Private fintech companies attracted almost $6 billion in funding in the first quarter of 2016, according to a CB Insights report. Nearly half of that global number was from three deals, but it’s clear there’s investment to be had with the right idea, software, gadget or app. J.P. Morgan is investing too, this week (June 30) announcing In-Residence, a program to help fintech startups develop their work using J.P. Morgan’s resources.

Each residency is for six months, with a rolling application process, according to Brian Marchiony, managing director of communications for J.P. Morgan. Applicants can expect a decision in six weeks or less, according to the In- Residence website.

“We are accepting applications globally and there is no set limit to how many startups we will invite in-house,” Marchiony said. “However, because we want to commit significant time, resources and expertise to the startups, we intend to pick a handful of fintech companies, really focus on supporting them, and then scale the program larger as warranted.”

The chosen applicants will keep control of their work, aimed at various challenges in the industry — distributed ledger, big data, robotics, machine learning — and may get support from J.P. Morgan once their residency is through. Marchiony said J.P. Morgan is hoping for a win-win.

“If startups develop something that J.P. Morgan can use, that could lead to a longer term partnership or investment from us,” he said. “But more important, if a startup develops something that can be used in J.P. Morgan’s infrastructure, there’s an outstanding chance their innovation could be scaled to the broader industry.”
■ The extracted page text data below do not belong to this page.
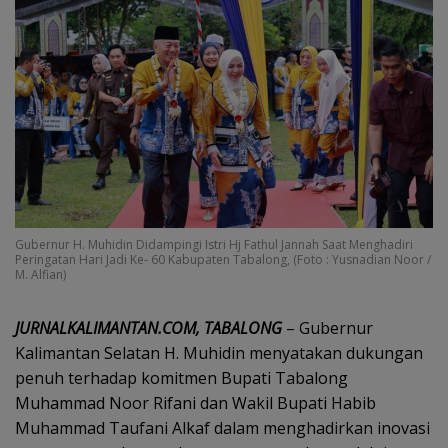
Gubernur H. Muhidin Didampingi Istri Hj Fathul Jannah Saat Menghadiri
Peringatan Hari Jadi Ke- 60 Kabupaten Tabalong, (Foto : Yusnadian Noor /
M. Alfian)
JURNALKALIMANTAN.COM, TABALONG
– Gubernur
Kalimantan Selatan H. Muhidin menyatakan dukungan
penuh terhadap komitmen Bupati Tabalong
Muhammad Noor Rifani dan Wakil Bupati Habib
Muhammad Taufani Alkaf dalam menghadirkan inovasi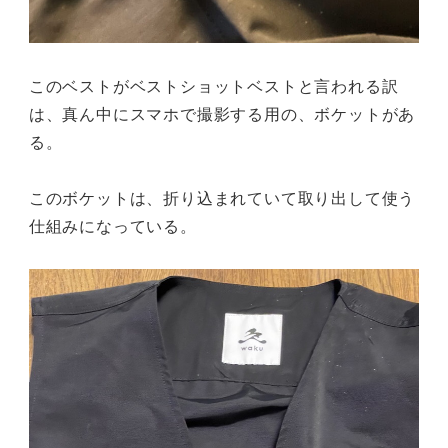
このベストがベストショットベストと言われる訳
は、真ん中にスマホで撮影する用の、ボケットがあ
る。
このボケットは、折り込まれていて取り出して使う
仕組みになっている。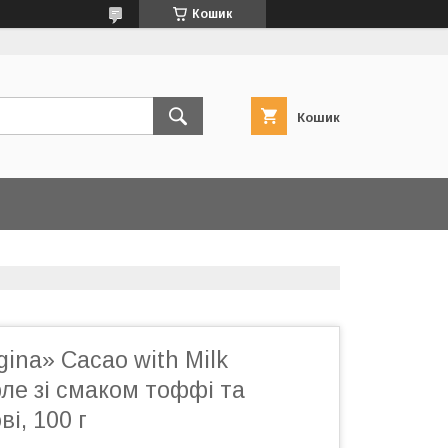
Кошик
Кошик
ina» Cacao with Milk
ле зі смаком тоффі та
ві, 100 г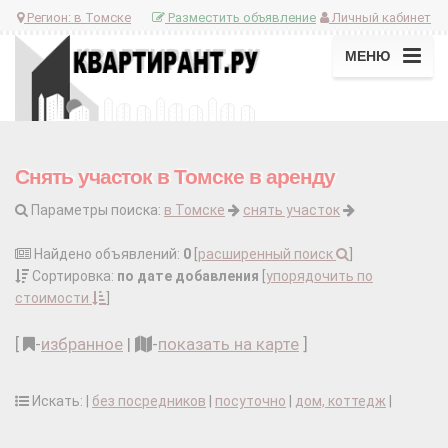
Регион:
в Томске
Разместить объявление
Личный кабинет
МЕНЮ
Снять участок в Томске в аренду
Параметры поиска:
в Томске
снять участок
Найдено объявлений:
0
[
расширенный поиск
]
Сортировка:
по дате добавления
[
упорядочить по
стоимости
]
[
-
избранное
|
-
показать на карте
]
Искать: |
без посредников
|
посуточно
|
дом, коттедж
|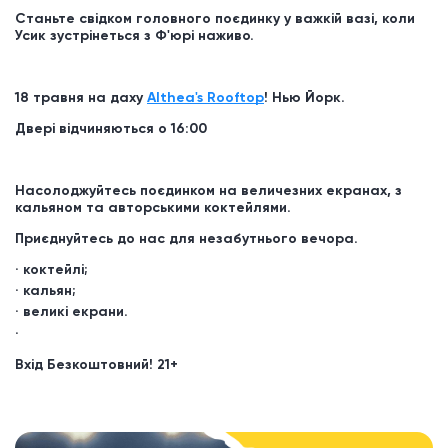
Станьте свідком головного поєдинку у важкій вазі, коли
Усик зустрінеться з Ф'юрі наживо.
18 травня на даху
Althea's Rooftop
! Нью Йорк.
Двері відчиняються о 16:00
Насолоджуйтесь поєдинком на величезних екранах, з
кальяном та авторськими коктейлями.
Приєднуйтесь до нас для незабутнього вечора.
коктейлі;
кальян;
великі екрани.
Вхід Безкоштовний!
21+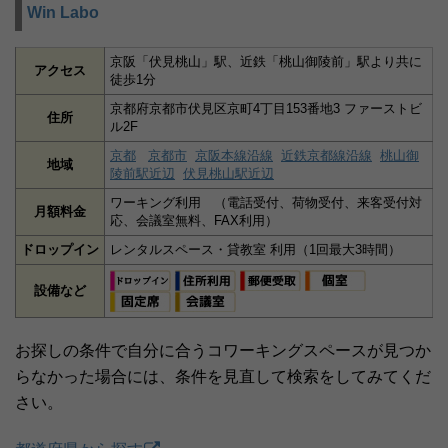
Win Labo
京阪「伏見桃山」駅、近鉄「桃山御陵前」駅より共に
アクセス
徒歩1分
京都府京都市伏見区京町4丁目153番地3 ファーストビ
住所
ル2F
京都
京都市
京阪本線沿線
近鉄京都線沿線
桃山御
地域
陵前駅近辺
伏見桃山駅近辺
ワーキング利用 （電話受付、荷物受付、来客受付対
月額料金
応、会議室無料、FAX利用）
ドロップイン
レンタルスペース・貸教室 利用（1回最大3時間）
設備など
お探しの条件で自分に合うコワーキングスペースが見つか
らなかった場合には、条件を見直して検索をしてみてくだ
さい。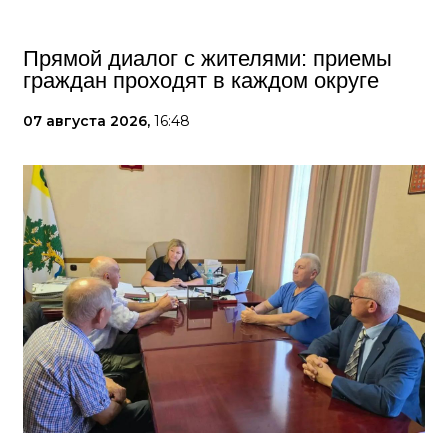
Прямой диалог с жителями: приемы
граждан проходят в каждом округе
07 августа 2026,
16:48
Applicants must have a concept under development before applying, and be open to its validation by J.P. Morgan. According to the announcement press release, “Unlike a typical lab or accelerator, J.P. Morgan is inviting startups to sit ‘side by side’ with its businesses in order to develop innovations that could revolutionize the sector, enabling banks to operate faster, safer and at a lower cost.”

Oliwia Berdak, senior analyst at Forrester Research, said the J.P. Morgan program is unique in its length of time; similar accelerant initiatives she’s studied are typically 16 weeks.

“The success of this will really depend on sufficient resources being allocated to this and very good in-house advocates who will be able to guide these startups and explain to them the ecosystem and who they need to be talking to,” Berdak said.

She said the program’s highlighting of industry challenges is a promising feature.

“Retaining laser sharp focus will actually be crucial–not just any startup that does anything in the space of cloud computing or machine learning but thinking very clearly what this will deliver and where that fits in with our priority,” she said.